» Your goal
Copy all of the material below, line for line.

╭─ Source material

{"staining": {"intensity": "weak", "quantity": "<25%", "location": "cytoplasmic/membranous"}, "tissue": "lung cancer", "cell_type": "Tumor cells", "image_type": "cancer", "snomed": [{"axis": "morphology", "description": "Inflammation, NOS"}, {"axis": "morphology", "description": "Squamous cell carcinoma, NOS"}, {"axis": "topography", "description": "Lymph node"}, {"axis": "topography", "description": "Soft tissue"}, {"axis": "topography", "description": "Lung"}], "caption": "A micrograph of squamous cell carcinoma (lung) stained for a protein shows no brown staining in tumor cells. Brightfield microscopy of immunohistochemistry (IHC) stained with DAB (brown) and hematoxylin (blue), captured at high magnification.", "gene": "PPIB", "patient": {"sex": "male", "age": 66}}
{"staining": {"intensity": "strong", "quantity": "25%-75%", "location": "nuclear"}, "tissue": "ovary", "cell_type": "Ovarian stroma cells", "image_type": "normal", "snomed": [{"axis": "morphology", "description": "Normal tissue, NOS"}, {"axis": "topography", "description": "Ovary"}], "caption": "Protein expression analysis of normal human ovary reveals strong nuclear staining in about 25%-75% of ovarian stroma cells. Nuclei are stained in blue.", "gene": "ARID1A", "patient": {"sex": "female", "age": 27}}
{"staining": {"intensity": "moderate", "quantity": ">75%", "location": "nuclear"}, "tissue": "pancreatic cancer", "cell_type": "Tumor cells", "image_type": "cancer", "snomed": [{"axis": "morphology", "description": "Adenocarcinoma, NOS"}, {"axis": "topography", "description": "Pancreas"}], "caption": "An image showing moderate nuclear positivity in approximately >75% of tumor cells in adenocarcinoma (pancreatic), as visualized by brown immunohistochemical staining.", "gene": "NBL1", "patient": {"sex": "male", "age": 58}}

╰─

» Task output
{"staining": {"intensity": "weak", "quantity": "<25%", "location": "cytoplasmic/membranous"}, "tissue": "lung cancer", "cell_type": "Tumor cells", "image_type": "cancer", "snomed": [{"axis": "morphology", "description": "Inflammation, NOS"}, {"axis": "morphology", "description": "Squamous cell carcinoma, NOS"}, {"axis": "topography", "description": "Lymph node"}, {"axis": "topography", "description": "Soft tissue"}, {"axis": "topography", "description": "Lung"}], "caption": "A micrograph of squamous cell carcinoma (lung) stained for a protein shows no brown staining in tumor cells. Brightfield microscopy of immunohistochemistry (IHC) stained with DAB (brown) and hematoxylin (blue), captured at high magnification.", "gene": "PPIB", "patient": {"sex": "male", "age": 66}}
{"staining": {"intensity": "strong", "quantity": "25%-75%", "location": "nuclear"}, "tissue": "ovary", "cell_type": "Ovarian stroma cells", "image_type": "normal", "snomed": [{"axis": "morphology", "description": "Normal tissue, NOS"}, {"axis": "topography", "description": "Ovary"}], "caption": "Protein expression analysis of normal human ovary reveals strong nuclear staining in about 25%-75% of ovarian stroma cells. Nuclei are stained in blue.", "gene": "ARID1A", "patient": {"sex": "female", "age": 27}}
{"staining": {"intensity": "moderate", "quantity": ">75%", "location": "nuclear"}, "tissue": "pancreatic cancer", "cell_type": "Tumor cells", "image_type": "cancer", "snomed": [{"axis": "morphology", "description": "Adenocarcinoma, NOS"}, {"axis": "topography", "description": "Pancreas"}], "caption": "An image showing moderate nuclear positivity in approximately >75% of tumor cells in adenocarcinoma (pancreatic), as visualized by brown immunohistochemical staining.", "gene": "NBL1", "patient": {"sex": "male", "age": 58}}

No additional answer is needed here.